Lo digo, porque muchas veces se tiene la imagen de que las mujeres de esos espacios rurales que ostentan modelos de vida tradicionales, no son personas que reclamaban y demostraban su valía. Porque nos ha llegado la idea de seres abnegados y entregados a las tareas del hogar, y del cuidado de los hijos. Si es que esta pieza, con su estética tan contemporánea nos está diciendo, implícitamente, que estas reivindicaciones no sólo son propias de los feminismos del siglo XX-XXI, o de las que luchaban por una igualdad de derechos civiles desde la Revolución francesa, recorriendo el siglo XIX. A donde quiero llegar, es que Sonoma tiene un mensaje universal, no algo dedicado para una élite intelectual, o para aquellas personas que dedican parte de su empresa a hacer activismo por los derechos humanos.

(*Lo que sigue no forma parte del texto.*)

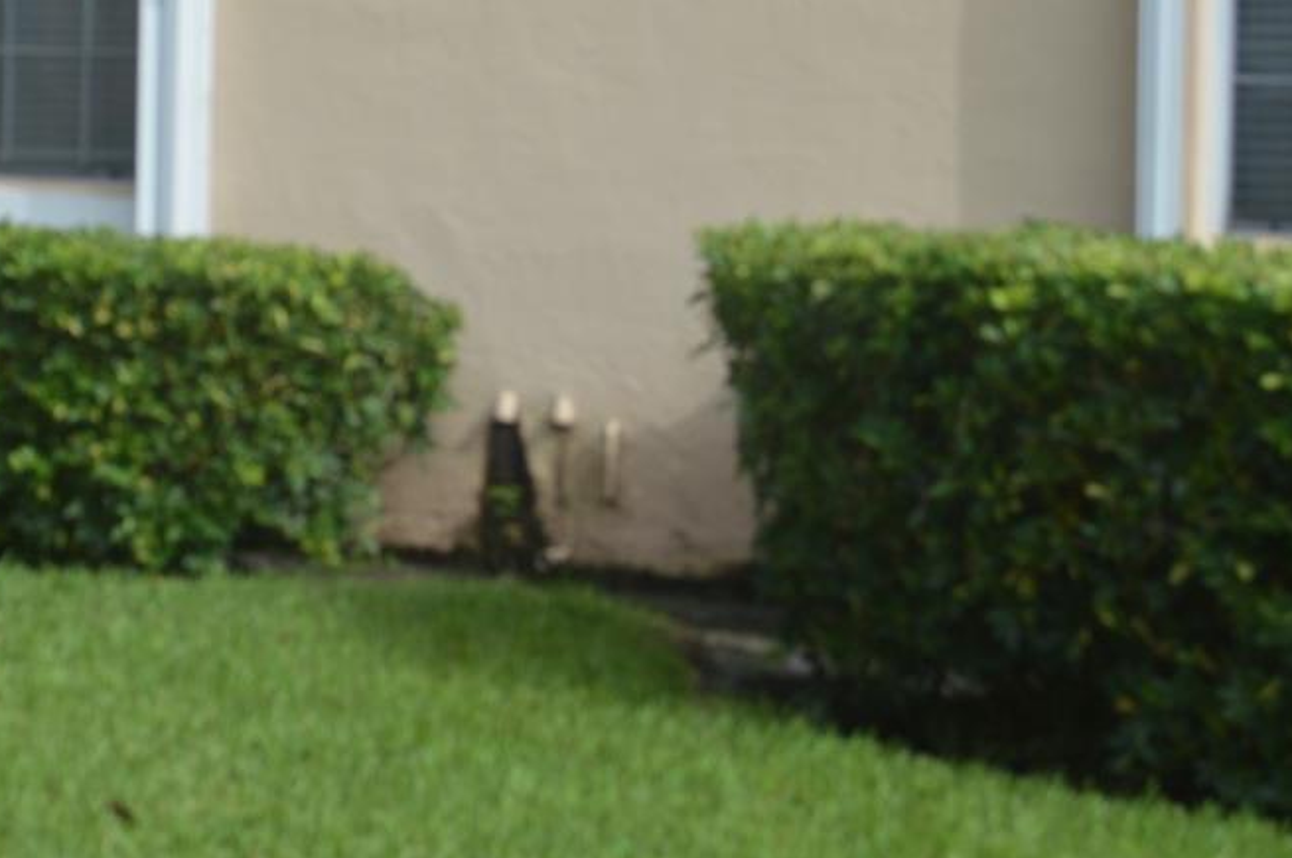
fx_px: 3154
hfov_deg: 22.9
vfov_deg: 15.2
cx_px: 290
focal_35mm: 88
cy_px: 19
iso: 100
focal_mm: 24
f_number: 7.1
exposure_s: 1/200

En lo que se refiere a la puesta en escena de Sonoma de Marcos Morau/La Veronal, cabe decir: que estamos hablando de una súper producción, que poco tiene que envidiar a grandes compañías de danza contemporánea o de danza-teatro emplazadas en el centro de Europa. Con un atrezzo y una iluminación, que hacían que todo lo que sucediese en escena fuera sobrenatural, como un acontecimiento que iba a marcar un antes y después en la vida de quienes lo protagonizaban, y nosotros los espectadores, teníamos el privilegio de ser testigos.
La precisión en la ejecución de los movimientos de las intérpretes, se confabulaba con el dominio obsesivo del pulso de la música: fue espectacular como han demostrado, lo lejos que se puede llegar. No obstante, eso no era más que un recurso para cargar de consistencia todas las dinámicas grupales entre las intérpretes, que se iban sucediéndose frenéticamente. No había tiempo para el descanso, apenas había transiciones claramente marcadas: todo fluía como un río que se le aumentaba el caudal en tiempos de deshielo.
Es que les estoy hablando de una pieza que escenificaba una catarsis colectiva, en cada una de sus escenas. Se remitía a un aquelarre, a un homenaje a las mujeres descendientes, etc.., todo iba entorno a acelerar el proceso de maduración de la idea que tenemos de mujer, para que de allí brote el germen de un ser un humano más autónomo, y perteneciente a una comunidad más igualitaria.